> _Exercise objective_:
Set down all of the entries below exactly, and omit the pictures.

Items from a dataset

------------------------------

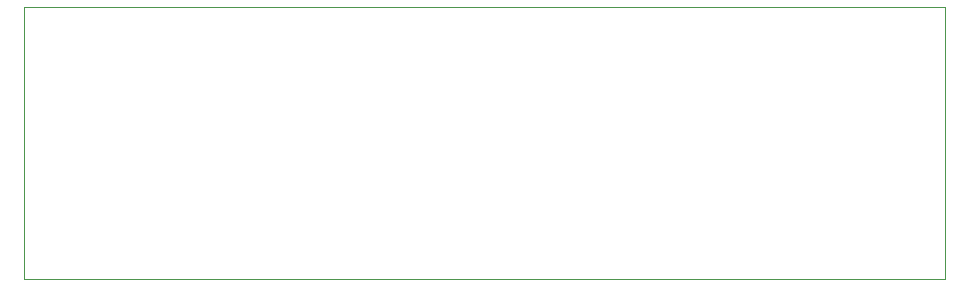
<source format=gm1>
%TF.GenerationSoftware,KiCad,Pcbnew,(6.0.1)*%
%TF.CreationDate,2022-03-04T18:54:33+03:00*%
%TF.ProjectId,MICROSD_EM_V1.1,4d494352-4f53-4445-9f45-4d5f56312e31,rev?*%
%TF.SameCoordinates,Original*%
%TF.FileFunction,Profile,NP*%
%FSLAX46Y46*%
G04 Gerber Fmt 4.6, Leading zero omitted, Abs format (unit mm)*
G04 Created by KiCad (PCBNEW (6.0.1)) date 2022-03-04 18:54:33*
%MOMM*%
%LPD*%
G01*
G04 APERTURE LIST*
%TA.AperFunction,Profile*%
%ADD10C,0.100000*%
%TD*%
G04 APERTURE END LIST*
D10*
X175000000Y-150000000D02*
X97000000Y-150000000D01*
X97000000Y-150000000D02*
X97000000Y-127000000D01*
X97000000Y-127000000D02*
X175000000Y-127000000D01*
X175000000Y-127000000D02*
X175000000Y-150000000D01*
M02*

</source>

------------------------------

> _Reply to the exercise_:
<source format=gm1>
%TF.GenerationSoftware,KiCad,Pcbnew,(6.0.1)*%
%TF.CreationDate,2022-03-04T18:54:33+03:00*%
%TF.ProjectId,MICROSD_EM_V1.1,4d494352-4f53-4445-9f45-4d5f56312e31,rev?*%
%TF.SameCoordinates,Original*%
%TF.FileFunction,Profile,NP*%
%FSLAX46Y46*%
G04 Gerber Fmt 4.6, Leading zero omitted, Abs format (unit mm)*
G04 Created by KiCad (PCBNEW (6.0.1)) date 2022-03-04 18:54:33*
%MOMM*%
%LPD*%
G01*
G04 APERTURE LIST*
%TA.AperFunction,Profile*%
%ADD10C,0.100000*%
%TD*%
G04 APERTURE END LIST*
D10*
X175000000Y-150000000D02*
X97000000Y-150000000D01*
X97000000Y-150000000D02*
X97000000Y-127000000D01*
X97000000Y-127000000D02*
X175000000Y-127000000D01*
X175000000Y-127000000D02*
X175000000Y-150000000D01*
M02*

</source>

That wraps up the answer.